Réponse : ce sont des héros de romans, et nous sommes informés dans les détails de ce qu’ils mangent !
Ce sont aussi des personnages d’œuvres qui ont connu beaucoup de succès. Et mon intuition est que cette affaire de nourriture n’est pas extérieure à cette popularité. Souvenez-vous, le roman Bilbo le Hobbit commence par un Five o’clock tea de proportions épiques. Dans Dracula, Harker, en bon touriste, prend note des recettes locales durant son voyage en Transylvanie. Harry Potter passe de la sous-alimentation chronique chez ses affreux oncle et tante à un vaste choix de bonbons et friandises magiques dès qu’il monte dans le train de Poudlard. Scarpetta et Montalbano sont bien sûr férus de cuisine autant que détectives hors pair. Enfin, j’imagine qu’il n’est pas nécessaire de présenter Gargantua.

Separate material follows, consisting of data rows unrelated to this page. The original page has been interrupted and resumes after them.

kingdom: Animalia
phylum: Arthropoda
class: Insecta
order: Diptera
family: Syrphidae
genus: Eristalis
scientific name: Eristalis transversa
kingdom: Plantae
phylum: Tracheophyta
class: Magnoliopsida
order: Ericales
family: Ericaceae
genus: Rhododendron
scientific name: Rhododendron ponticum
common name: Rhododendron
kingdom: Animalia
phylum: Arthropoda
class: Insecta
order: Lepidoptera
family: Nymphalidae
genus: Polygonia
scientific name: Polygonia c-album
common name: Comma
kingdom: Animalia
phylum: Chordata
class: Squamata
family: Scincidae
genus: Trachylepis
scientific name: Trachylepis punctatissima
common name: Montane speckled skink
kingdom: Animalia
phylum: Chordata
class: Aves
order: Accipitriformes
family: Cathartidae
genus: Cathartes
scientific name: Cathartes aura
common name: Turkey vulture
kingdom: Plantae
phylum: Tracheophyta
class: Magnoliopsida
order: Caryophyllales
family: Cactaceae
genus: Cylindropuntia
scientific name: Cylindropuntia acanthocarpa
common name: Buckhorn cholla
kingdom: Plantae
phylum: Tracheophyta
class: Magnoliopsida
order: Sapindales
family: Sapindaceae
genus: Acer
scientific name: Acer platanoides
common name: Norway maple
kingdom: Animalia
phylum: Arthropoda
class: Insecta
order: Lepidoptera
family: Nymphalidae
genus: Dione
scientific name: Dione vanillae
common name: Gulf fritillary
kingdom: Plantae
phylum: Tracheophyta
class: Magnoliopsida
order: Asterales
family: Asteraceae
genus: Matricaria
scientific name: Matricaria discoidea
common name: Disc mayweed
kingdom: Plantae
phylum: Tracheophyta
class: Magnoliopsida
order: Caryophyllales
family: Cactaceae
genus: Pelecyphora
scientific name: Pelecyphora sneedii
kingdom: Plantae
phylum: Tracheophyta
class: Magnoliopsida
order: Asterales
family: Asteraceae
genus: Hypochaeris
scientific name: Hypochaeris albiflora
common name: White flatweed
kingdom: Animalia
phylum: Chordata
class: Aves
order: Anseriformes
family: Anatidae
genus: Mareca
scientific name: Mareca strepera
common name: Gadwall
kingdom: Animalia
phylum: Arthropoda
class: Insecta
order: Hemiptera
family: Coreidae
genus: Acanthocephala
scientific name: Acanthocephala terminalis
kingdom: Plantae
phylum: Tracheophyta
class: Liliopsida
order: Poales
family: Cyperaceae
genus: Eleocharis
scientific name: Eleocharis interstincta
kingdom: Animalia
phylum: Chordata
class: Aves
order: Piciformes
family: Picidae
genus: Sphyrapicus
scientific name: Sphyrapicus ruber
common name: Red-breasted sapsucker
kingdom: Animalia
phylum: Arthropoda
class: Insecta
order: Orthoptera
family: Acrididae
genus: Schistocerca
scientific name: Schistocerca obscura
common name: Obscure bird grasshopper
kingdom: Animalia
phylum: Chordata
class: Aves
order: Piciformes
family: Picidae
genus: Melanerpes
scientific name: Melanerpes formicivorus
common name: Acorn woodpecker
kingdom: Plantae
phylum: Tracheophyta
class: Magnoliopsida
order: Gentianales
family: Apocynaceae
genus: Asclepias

Manger est une activité des plus basiques, une nécessité vitale pour les animaux que nous sommes. Les sensations gustatives ont quelque chose de primitif, mais aussi d’universel : évoquez un aliment, vous en aurez le goût à la bouche. Bref, cela fonctionne comme un raccourci émotionnel. On se souvient de la fameuse madeleine de Proust…
En même temps, la cuisine est un domaine hautement culturel, avec des variations locales et sociales infinies. Donner un menu, c’est donner un aperçu du mode de vie des personnages impliqués : production agricole, circuits commerciaux, division des tâches, hiérarchie sociale… Même la géopolitique, s’en mêle quand on parle du commerce des « épices » et des empires qui se sont bâtis dessus.
Bref, parler de nourriture est un outil puissant quand on écrit de la fiction. Cela permet de faire partager directement les sensations des personnages, de rentrer dans leurs émotions les plus intimes. La lecture est réputée comme une activité cérébrale, mais quand il s’agit de nourriture, notre néo-cortex s’efface derrière les couches les plus animales du cerveau émotionnel.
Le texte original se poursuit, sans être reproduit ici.